OODEval: Evaluating Large Language Models on Object-Oriented Design
- URL: http://arxiv.org/abs/2601.07602v1
- Date: Mon, 12 Jan 2026 14:51:31 GMT
- Title: OODEval: Evaluating Large Language Models on Object-Oriented Design
- Authors: Bingxu Xiao, Yunwei Dong, Yiqi Tang, Manqing Zhang, Yifan Zhou, Chunyan Ma, Yepang Liu,
- Abstract summary: We evaluate 29 large language models (LLMs) on object-oriented design tasks.<n>Top-performing LLMs nearly match the average performance of undergraduates, but remain significantly below the level of the best human designers.
- Score: 10.295093285299403
- License: http://arxiv.org/licenses/nonexclusive-distrib/1.0/
- Abstract: Recent advances in large language models (LLMs) have driven extensive evaluations in software engineering. however, most prior work concentrates on code-level tasks, leaving software design capabilities underexplored. To fill this gap, we conduct a comprehensive empirical study evaluating 29 LLMs on object-oriented design (OOD) tasks. Owing to the lack of standardized benchmarks and metrics, we introduce OODEval, a manually constructed benchmark comprising 50 OOD tasks of varying difficulty, and OODEval-Human, the first human-rated OOD benchmark, which includes 940 undergraduate-submitted class diagrams evaluated by instructors.
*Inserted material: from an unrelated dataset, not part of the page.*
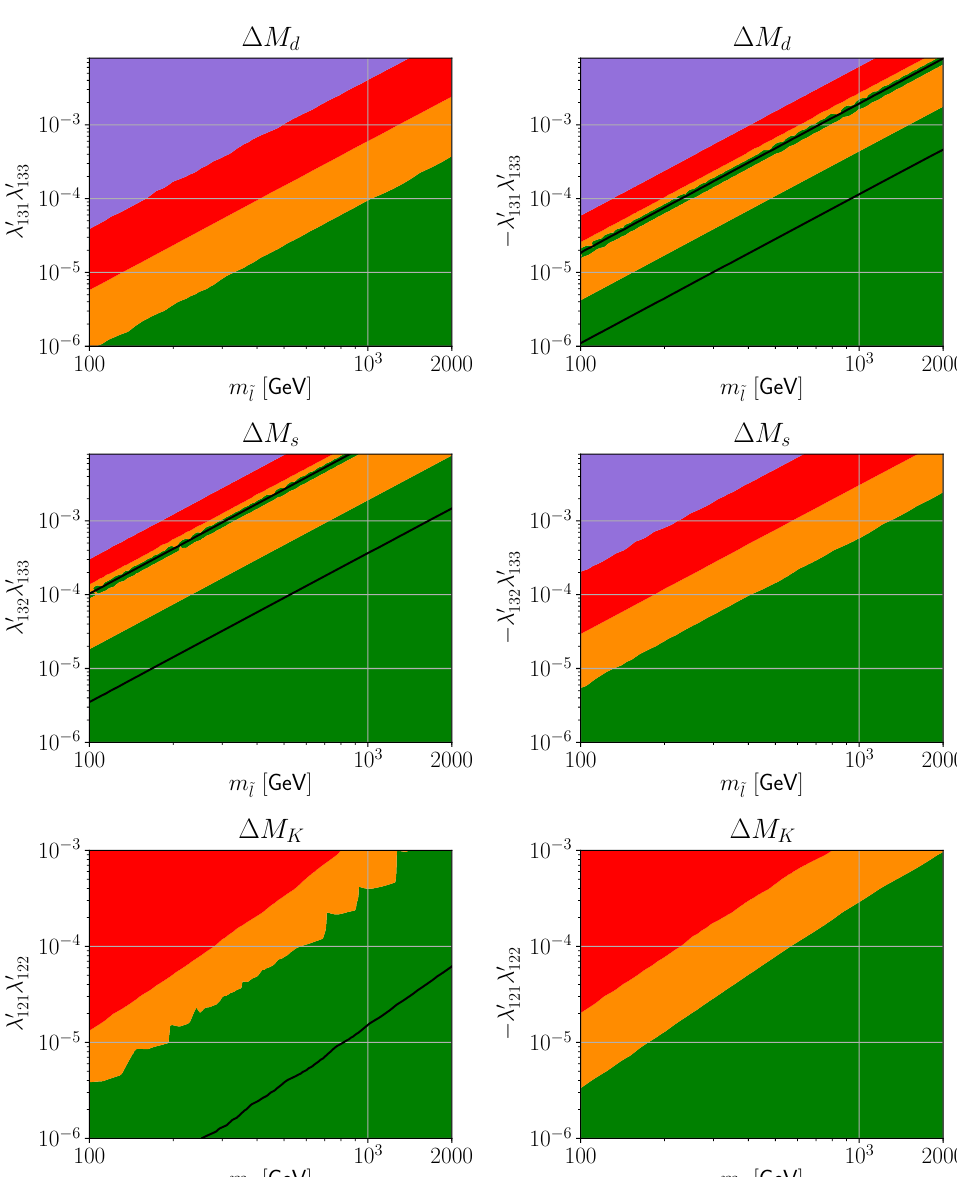
Figure 5. Constraints from the (cid:1) M ’s on scenarios with RpV-mediated (cid:13)avor violation of LQ (cid:22) D - type, where the dominant RpV-diagram involves a one-loop quark self-energy. The limits are plotted against the sneutrino mass and follow the color code of (cid:12)gure 3. For these plots, the parameter set of the scenario SUSY-RpV(a) of table 1 has been employed.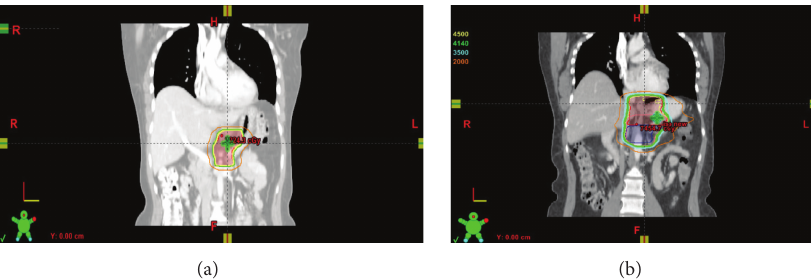
Figure 2: Palliative and reirradiation treatment to the abdomen. (a) Initial palliative radiation treatment to the gastrohepatic nodal region with corresponding isodose lines. (b) Reirradiation to the abdomen including the GEJ primary showing cumulative dose with corresponding isodose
We further propose CLUE (Class Likeness Unified Evaluation), a unified metric set that assesses both global correctness and fine-grained design quality in class diagram generation. Using these benchmarks and metrics, we investigate five research questions: overall correctness, comparison with humans, model dimension analysis, task feature analysis, and bad case analysis. The results indicate that while LLMs achieve high syntactic accuracy, they exhibit substantial semantic deficiencies, particularly in method and relationship generation. Among the evaluated models, Qwen3-Coder-30B achieves the best overall performance, rivaling DeepSeek-R1 and GPT-4o, while Gemma3-4B-IT outperforms GPT-4o-Mini despite its smaller parameter scale. Although top-performing LLMs nearly match the average performance of undergraduates, they remain significantly below the level of the best human designers. Further analysis shows that parameter scale, code specialization, and instruction tuning strongly influence performance, whereas increased design complexity and lower requirement readability degrade it. Bad case analysis reveals common failure modes, including keyword misuse, missing classes or relationships, and omitted methods.